Put each nonblank line of the material below into a Markdown table with the columns Row and Line, numbering the rows in order. Leave the pictures out.

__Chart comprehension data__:
◇ ◇ ◇ ◇

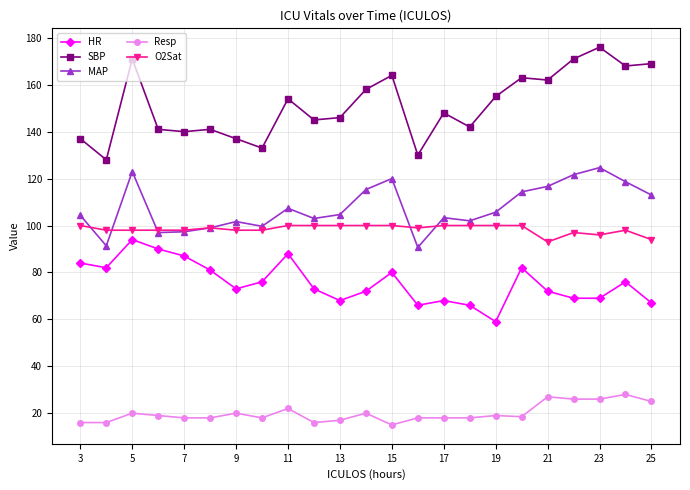

Which series has the widest spread of values?

SBP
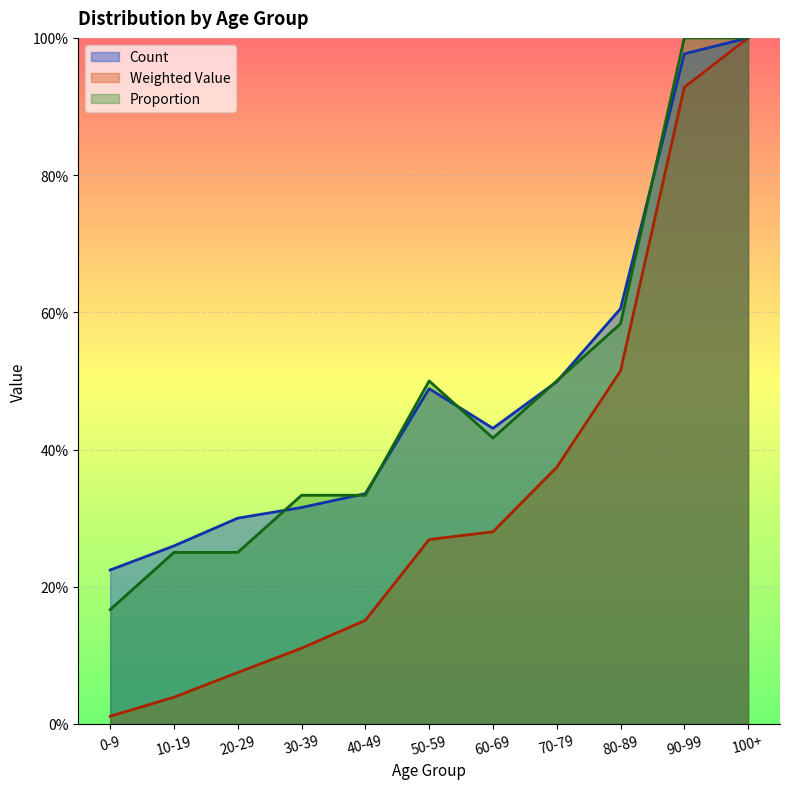

Is it true that Count equals 0.3 at 20-29?

True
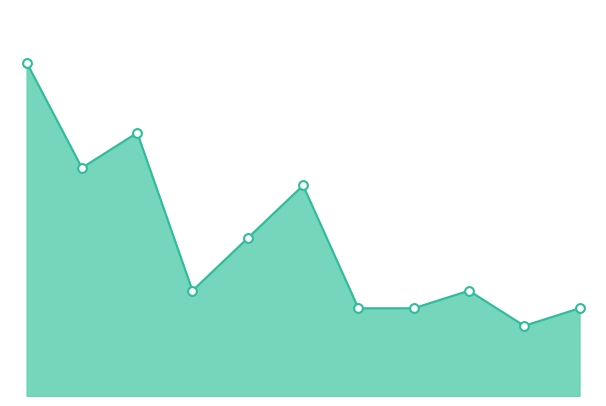

Does the chart have visible grid lines?

No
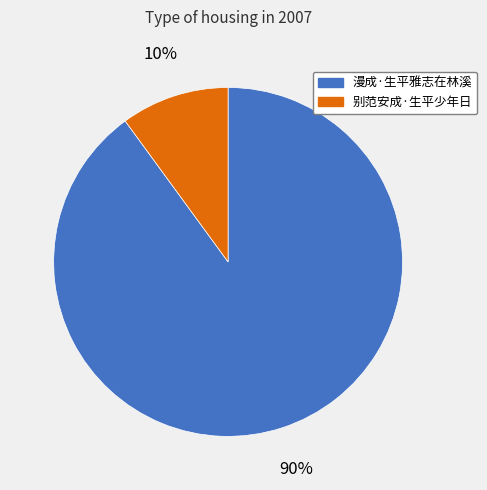

What is the majority slice?

漫成·生平雅志在林溪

◇ ◇ ◇ ◇

__WORKED SOLUTION__:
| Row | Line |
|---|---|
| 1 | Which series has the widest spread of values? |
| 2 | SBP |
| 3 | Is it true that Count equals 0.3 at 20-29? |
| 4 | True |
| 5 | Does the chart have visible grid lines? |
| 6 | No |
| 7 | What is the majority slice? |
| 8 | 漫成·生平雅志在林溪 |